MOS tube failure analysis
When testing the BVDSS project, the Fail die showed ignition and a drop in breakdown voltage, which was initially judged to be a thermal failure. From the back of the chip, use OBIRCH (Optical Beam Induced Resistance Change, laser beam resistance anomaly detection) to determine the hot spot position, and then use a double-beam electron microscope combined with EDX energy spectrum to observe the cross-sectional microscopic appearance of the hot spot position and perform component analysis. The result is shown in Figure 3.
Figure 3 a is a cross-sectional SEM image near the center of the hotspot, where a large area of anomaly (red box) was observed. High-magnification SEM morphology observation and EDX energy spectrum analysis were carried out on the abnormal part, and the results are shown in Figure 3 b) and c). Figure 3 b) is the enlarged image of the red box area in a), and c) is the surface scanning distribution map of some elements in the yellow box area in b).
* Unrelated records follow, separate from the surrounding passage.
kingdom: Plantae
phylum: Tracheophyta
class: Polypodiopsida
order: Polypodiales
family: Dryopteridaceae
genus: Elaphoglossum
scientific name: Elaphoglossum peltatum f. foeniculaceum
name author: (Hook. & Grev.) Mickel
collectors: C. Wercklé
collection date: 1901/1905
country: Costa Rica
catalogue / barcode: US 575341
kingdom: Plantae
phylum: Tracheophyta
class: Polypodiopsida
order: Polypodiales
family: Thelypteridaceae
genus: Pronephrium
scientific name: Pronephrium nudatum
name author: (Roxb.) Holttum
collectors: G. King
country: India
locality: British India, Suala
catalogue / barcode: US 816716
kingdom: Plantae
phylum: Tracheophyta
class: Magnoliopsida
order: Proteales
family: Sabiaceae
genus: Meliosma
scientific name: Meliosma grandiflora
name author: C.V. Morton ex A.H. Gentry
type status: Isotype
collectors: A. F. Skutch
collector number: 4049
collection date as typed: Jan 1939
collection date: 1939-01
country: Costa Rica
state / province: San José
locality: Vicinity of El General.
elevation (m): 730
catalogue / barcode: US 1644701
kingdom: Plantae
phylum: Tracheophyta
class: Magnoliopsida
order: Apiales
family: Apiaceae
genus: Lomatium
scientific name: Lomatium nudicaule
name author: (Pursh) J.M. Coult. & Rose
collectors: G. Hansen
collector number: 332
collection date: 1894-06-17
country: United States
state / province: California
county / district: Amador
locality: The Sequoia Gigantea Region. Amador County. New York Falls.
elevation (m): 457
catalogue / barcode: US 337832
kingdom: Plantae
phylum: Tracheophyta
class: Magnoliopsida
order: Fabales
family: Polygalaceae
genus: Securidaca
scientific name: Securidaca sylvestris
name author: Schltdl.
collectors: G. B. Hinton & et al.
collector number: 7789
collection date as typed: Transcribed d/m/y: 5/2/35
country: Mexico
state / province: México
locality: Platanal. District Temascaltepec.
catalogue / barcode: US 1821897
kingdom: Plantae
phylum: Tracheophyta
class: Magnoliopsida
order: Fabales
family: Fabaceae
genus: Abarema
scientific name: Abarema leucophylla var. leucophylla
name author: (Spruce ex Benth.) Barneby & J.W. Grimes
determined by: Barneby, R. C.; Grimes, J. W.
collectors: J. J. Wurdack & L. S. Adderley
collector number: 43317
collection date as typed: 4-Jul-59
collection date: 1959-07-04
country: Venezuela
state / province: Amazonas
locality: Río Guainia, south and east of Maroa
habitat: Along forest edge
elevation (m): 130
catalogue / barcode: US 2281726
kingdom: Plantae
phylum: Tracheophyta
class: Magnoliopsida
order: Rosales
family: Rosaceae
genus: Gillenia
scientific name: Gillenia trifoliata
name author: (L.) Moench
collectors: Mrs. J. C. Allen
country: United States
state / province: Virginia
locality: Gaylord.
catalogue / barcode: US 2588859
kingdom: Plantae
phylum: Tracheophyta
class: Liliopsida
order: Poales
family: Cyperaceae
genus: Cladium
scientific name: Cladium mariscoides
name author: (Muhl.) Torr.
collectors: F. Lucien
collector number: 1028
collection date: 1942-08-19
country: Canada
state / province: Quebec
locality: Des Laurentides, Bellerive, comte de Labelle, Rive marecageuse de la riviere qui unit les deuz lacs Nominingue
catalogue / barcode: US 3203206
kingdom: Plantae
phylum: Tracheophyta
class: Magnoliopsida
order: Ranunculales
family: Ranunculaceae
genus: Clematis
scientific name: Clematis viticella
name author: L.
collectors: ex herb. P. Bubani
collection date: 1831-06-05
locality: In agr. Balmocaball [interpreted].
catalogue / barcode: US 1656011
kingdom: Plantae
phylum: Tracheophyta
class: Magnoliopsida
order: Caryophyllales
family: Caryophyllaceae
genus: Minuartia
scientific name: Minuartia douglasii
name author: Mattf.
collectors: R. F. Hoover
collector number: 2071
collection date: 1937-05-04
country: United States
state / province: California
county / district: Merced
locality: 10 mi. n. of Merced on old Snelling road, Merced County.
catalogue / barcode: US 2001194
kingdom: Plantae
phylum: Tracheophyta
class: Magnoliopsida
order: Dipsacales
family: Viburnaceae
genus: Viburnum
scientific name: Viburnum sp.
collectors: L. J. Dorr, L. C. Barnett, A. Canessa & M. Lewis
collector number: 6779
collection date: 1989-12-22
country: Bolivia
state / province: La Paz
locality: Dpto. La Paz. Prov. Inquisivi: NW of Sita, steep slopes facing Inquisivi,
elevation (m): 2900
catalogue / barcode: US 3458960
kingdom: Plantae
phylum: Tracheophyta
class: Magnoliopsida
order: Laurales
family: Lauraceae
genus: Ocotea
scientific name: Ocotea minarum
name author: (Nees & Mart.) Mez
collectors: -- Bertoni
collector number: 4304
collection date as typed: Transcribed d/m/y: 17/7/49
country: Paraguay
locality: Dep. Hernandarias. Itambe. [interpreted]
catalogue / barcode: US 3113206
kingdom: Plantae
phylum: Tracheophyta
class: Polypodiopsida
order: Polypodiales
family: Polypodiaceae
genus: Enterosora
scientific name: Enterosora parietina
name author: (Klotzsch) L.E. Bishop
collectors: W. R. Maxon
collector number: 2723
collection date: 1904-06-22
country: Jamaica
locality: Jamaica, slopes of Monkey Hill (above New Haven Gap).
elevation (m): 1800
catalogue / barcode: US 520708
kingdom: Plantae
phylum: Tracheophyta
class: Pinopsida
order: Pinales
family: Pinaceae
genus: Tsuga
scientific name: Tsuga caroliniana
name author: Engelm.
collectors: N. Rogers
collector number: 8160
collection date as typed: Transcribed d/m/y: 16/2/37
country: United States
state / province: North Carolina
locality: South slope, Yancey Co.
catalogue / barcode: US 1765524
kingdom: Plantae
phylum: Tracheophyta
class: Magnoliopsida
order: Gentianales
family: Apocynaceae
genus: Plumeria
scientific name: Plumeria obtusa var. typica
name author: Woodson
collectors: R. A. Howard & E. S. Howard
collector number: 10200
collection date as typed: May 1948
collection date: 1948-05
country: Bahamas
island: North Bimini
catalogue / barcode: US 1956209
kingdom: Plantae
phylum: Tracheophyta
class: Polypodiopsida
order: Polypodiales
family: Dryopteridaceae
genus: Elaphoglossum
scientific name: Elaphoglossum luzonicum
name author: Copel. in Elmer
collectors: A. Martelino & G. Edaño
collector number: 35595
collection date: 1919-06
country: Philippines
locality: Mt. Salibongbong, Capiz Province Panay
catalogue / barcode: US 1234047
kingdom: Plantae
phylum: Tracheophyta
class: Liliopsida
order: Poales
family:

From the results of energy spectrum, it can be seen that the composition of the abnormal point is metal Ni, and at the same time, part of Al melted into the MOS. It is suspected that the photolithography process before the deposition of the Ti layer introduced impurities.
Fig. 3
a) The cross-sectional SEM image of the center of the hotspot, the red box is the anomaly;
b) High magnification image of the anomaly;
c) b)Surface scanning distribution map of Al, Si and Ni elements in the yellow box area in the middle
Ultrathin transmission sample preparation
Another most important function of the dual-beam scanning electron microscope (DB-FIB) is to prepare ultra-thin sections of transmission samples. SVA Metrology can currently achieve fixed-point ultra-thin slices below 50 nm, meeting the requirements of TEM observations with atomic resolution.